Ok so first off I was already really big into nutrition, eating healthy, all that. I have a pretty good understanding about how many calories someone needs for their body weight, how many micronutrients, the different hormones involved like leptin, all that. I feel like I’m personally pretty reasonable when it comes to food and nutrition.

This is where my issue comes in.

A while ago I started dating my current girlfriend, I really love her and I care for her a lot. I suspected something was up for a while but I didn't want to pry and let her come out and tell me it, and she did a few months ago when she told me she had an eating disorder. This was very worrisome for me because my grandfather died of complications due to malnutrition during childhood growing up in war torn europe, and I do not want something like that to happen to her. I've been as supportive as I can be, helping educating some basics of proper nutrition and how important it is and I've tried to be as both supportive and helpful as possible. I'm the only person she's told, but she plans to get help relatively soon and bring it up during a therapy session (she goes to therapy every so often for other reasons that are probably related but I'm not gonna get into).

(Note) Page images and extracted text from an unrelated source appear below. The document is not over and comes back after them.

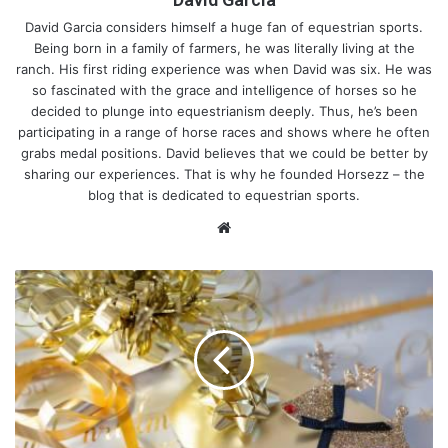
David Garcia considers himself a huge fan of equestrian sports.
Being born in a family of farmers, he was literally living at the
ranch. His first riding experience was when David was six. He was
so fascinated with the grace and intelligence of horses so he
decided to plunge into equestrianism deeply. Thus, he’s been
participating in a range of horse races and shows where he often
grabs medal positions. David believes that we could be better by
sharing our experiences. That is why he founded Horsezz – the
blog that is dedicated to equestrian sports.
We
bsi
te
F
r
e
1. Physical Development
e
P
No doubt, sitting still in a saddle requires lots of training and
r
effort. Even if your child is riding a horse at a slow pace, their
i
muscles are engaged immensely. While sitting, your spine
n
should be lined up with the horse’s back. No slipping off is
t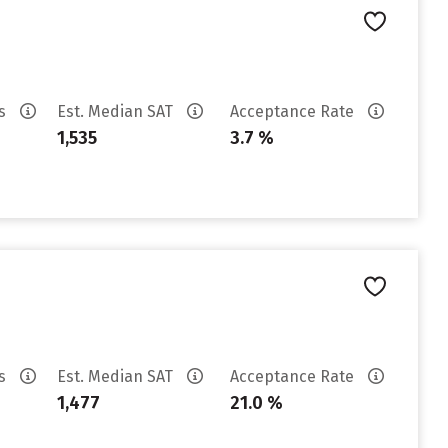
es
Est. Median SAT
Acceptance Rate
1,535
3.7 %
es
Est. Median SAT
Acceptance Rate
1,477
21.0 %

The problem is this: I'm trying to encourage her to eat more as she drastically under eats daily. Some days she's pretty good but more often than not she's under eating. Her metabolic system is basically shot and she rarely gets hungry, and she gets full very easily. She's agreed that she'd do her best to get at least one substantial meal every day, however I have trouble with this. Often times she'll eat a light snack and nothing else and keeps insisting that she's "eaten today" when she really needs to eat more. I'm really worried for her physical health, her emotional state and the healthiness of our relationship. How do I persuade her to eat at least a bit more when she refuses to? Any help on the matter will be greatly appreciated, thanks.

Annet
Hi Concerned-party,

I perfectly understand your concern but as a survivor from an eating disorder, I can tell you "inviting her to eat" or even forcing her will only cause problems in the relationship.
Better invite her to get proper treatment and ask her how you can better support her. Most of the times what we want is "to feel normal" and others to "avoid putting too much attention to what we eat/don't".

Of course, you can show her with your example how eating healthy is. Education does not cause any damage.